> [INPUT FOR THIS TASK]
=== Section Start ===

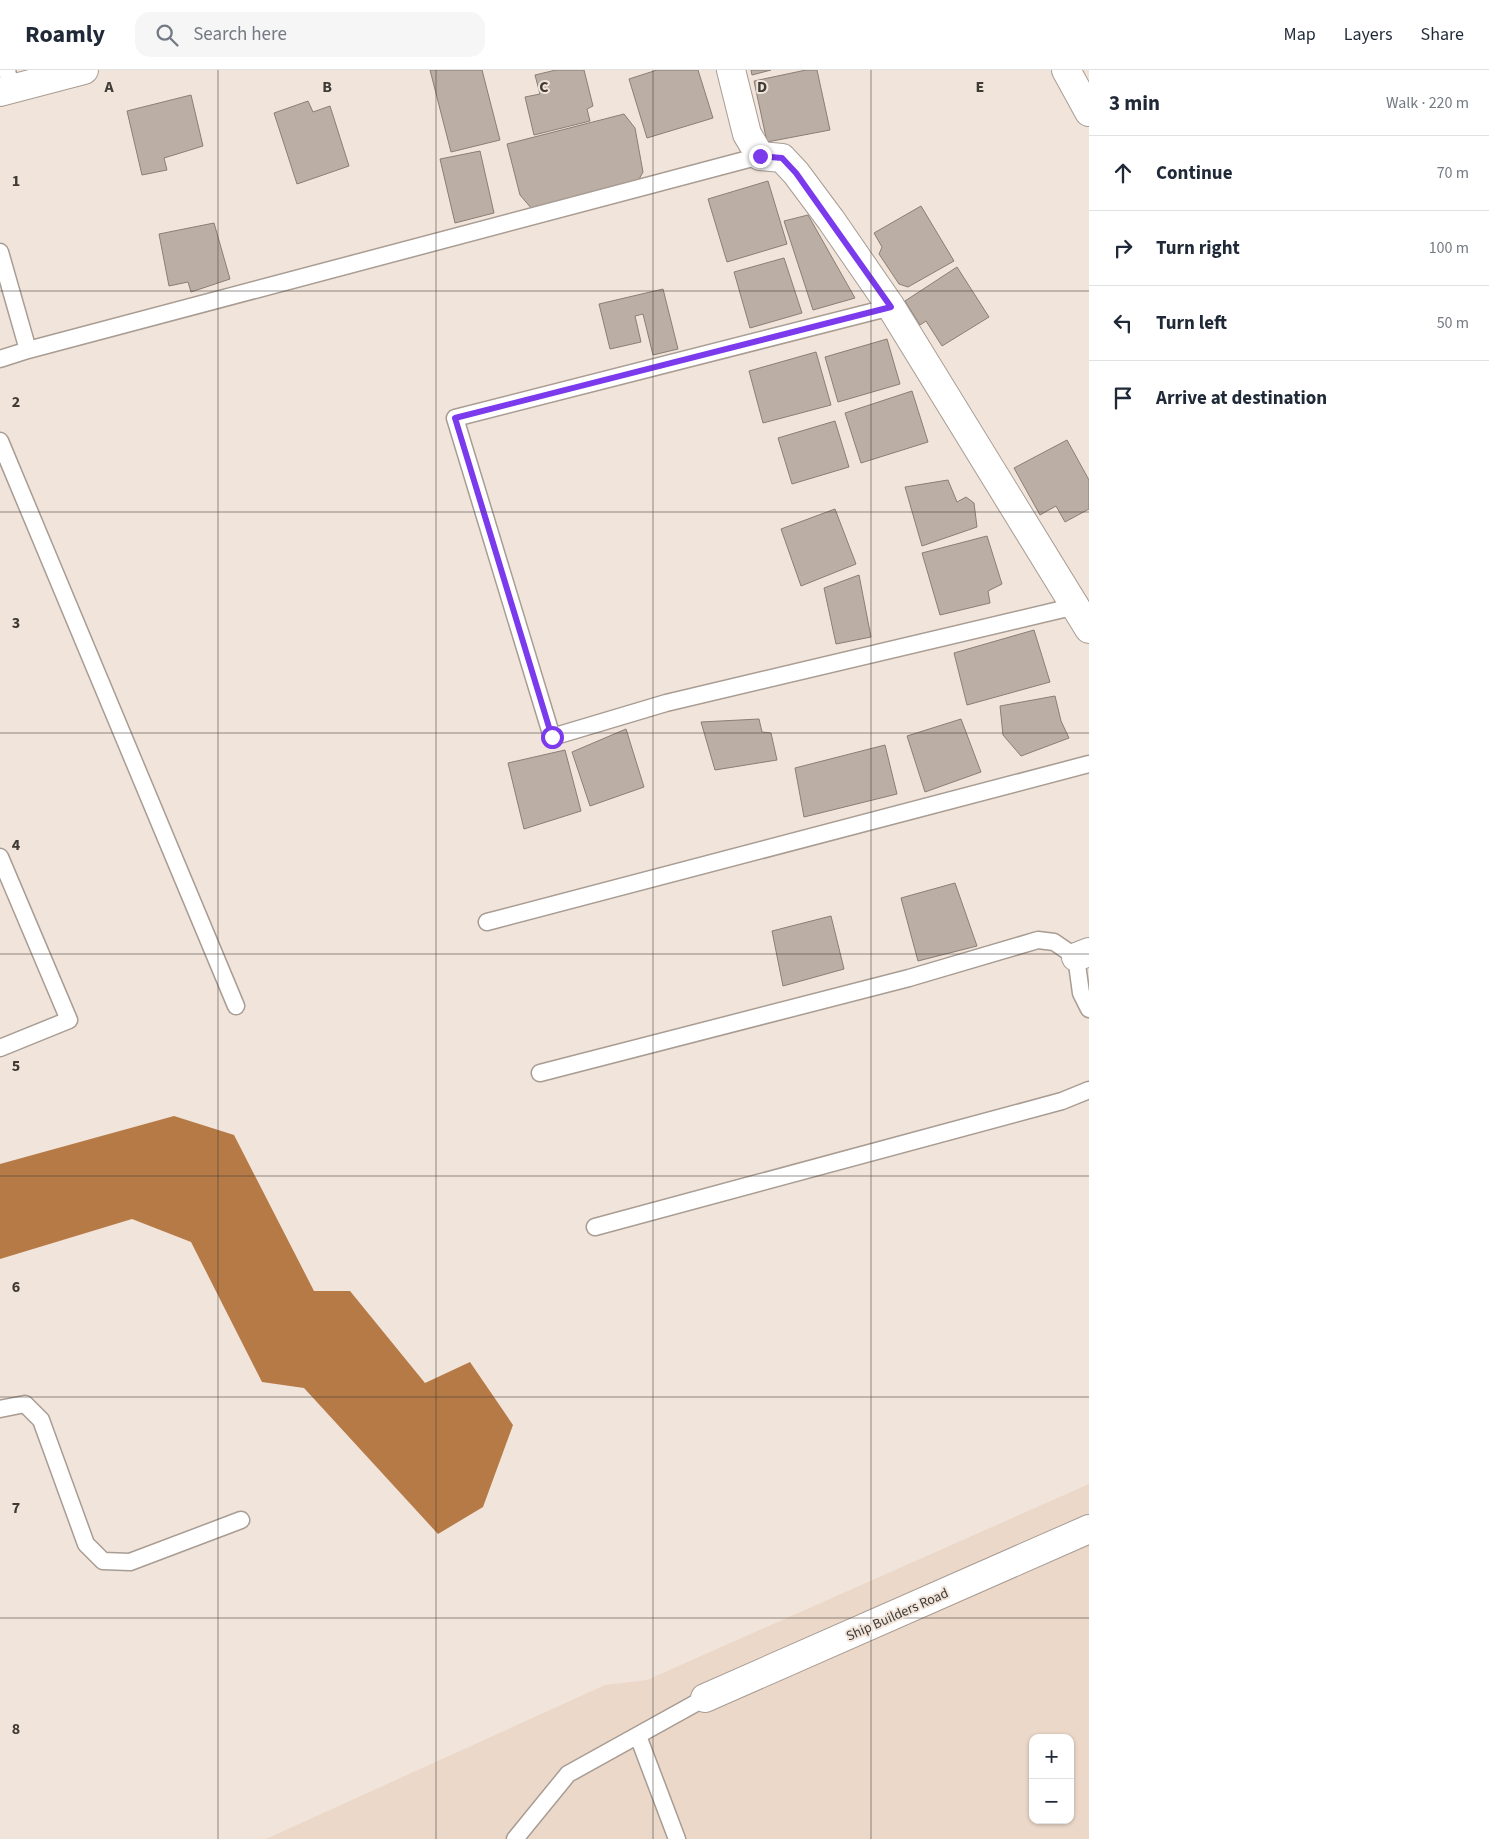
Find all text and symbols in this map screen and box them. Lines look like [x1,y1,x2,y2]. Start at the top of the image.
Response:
search box [135,12,485,57]
text: Roamly [25,17,105,52]
icon: search [153,21,181,49]
text: Search here [193,21,287,48]
text: Map [1284,22,1316,47]
text: Layers [1344,22,1393,47]
text: Share [1421,22,1464,47]
text: A [103,76,114,98]
text: B [322,76,332,98]
text: C [539,76,549,98]
text: D [757,76,767,98]
text: E [976,76,984,98]
text: 3 min [1109,88,1160,118]
text: Walk · 220 m [1386,92,1469,114]
route end [749,145,772,168]
icon: ahead [1109,159,1137,187]
text: Continue [1156,160,1233,187]
text: 70 m [1437,162,1469,184]
text: 1 [12,170,20,192]
icon: right [1109,234,1137,262]
text: Turn right [1156,235,1240,262]
text: 100 m [1429,237,1469,259]
icon: left [1109,309,1137,337]
text: Turn left [1156,310,1227,337]
text: 50 m [1437,312,1469,334]
icon: arrive [1109,384,1137,412]
text: Arrive at destination [1156,385,1327,412]
text: 2 [12,391,20,413]
text: 3 [12,612,20,634]
route start [541,726,564,749]
text: 4 [12,834,21,856]
text: 5 [12,1055,20,1077]
text: 6 [12,1276,20,1298]
text: 7 [12,1497,20,1519]
street label: Ship Builders Road [843,1583,952,1646]
text: 8 [12,1718,20,1740]
map controls [1029,1734,1074,1824]
button: + [1029,1734,1074,1779]
button: − [1029,1779,1074,1824]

=== Section End ===

> [AIM OF THE TASK]
Leave out every picture and transcribe the remaining entries exactly.

> [WRITTEN SOLUTION]
Find all text and symbols in this map screen and box them. Lines look like [x1,y1,x2,y2]. Start at the top of the image.
Response:
search box [135,12,485,57]
text: Roamly [25,17,105,52]
icon: search [153,21,181,49]
text: Search here [193,21,287,48]
text: Map [1284,22,1316,47]
text: Layers [1344,22,1393,47]
text: Share [1421,22,1464,47]
text: A [103,76,114,98]
text: B [322,76,332,98]
text: C [539,76,549,98]
text: D [757,76,767,98]
text: E [976,76,984,98]
text: 3 min [1109,88,1160,118]
text: Walk · 220 m [1386,92,1469,114]
route end [749,145,772,168]
icon: ahead [1109,159,1137,187]
text: Continue [1156,160,1233,187]
text: 70 m [1437,162,1469,184]
text: 1 [12,170,20,192]
icon: right [1109,234,1137,262]
text: Turn right [1156,235,1240,262]
text: 100 m [1429,237,1469,259]
icon: left [1109,309,1137,337]
text: Turn left [1156,310,1227,337]
text: 50 m [1437,312,1469,334]
icon: arrive [1109,384,1137,412]
text: Arrive at destination [1156,385,1327,412]
text: 2 [12,391,20,413]
text: 3 [12,612,20,634]
route start [541,726,564,749]
text: 4 [12,834,21,856]
text: 5 [12,1055,20,1077]
text: 6 [12,1276,20,1298]
text: 7 [12,1497,20,1519]
street label: Ship Builders Road [843,1583,952,1646]
text: 8 [12,1718,20,1740]
map controls [1029,1734,1074,1824]
button: + [1029,1734,1074,1779]
button: − [1029,1779,1074,1824]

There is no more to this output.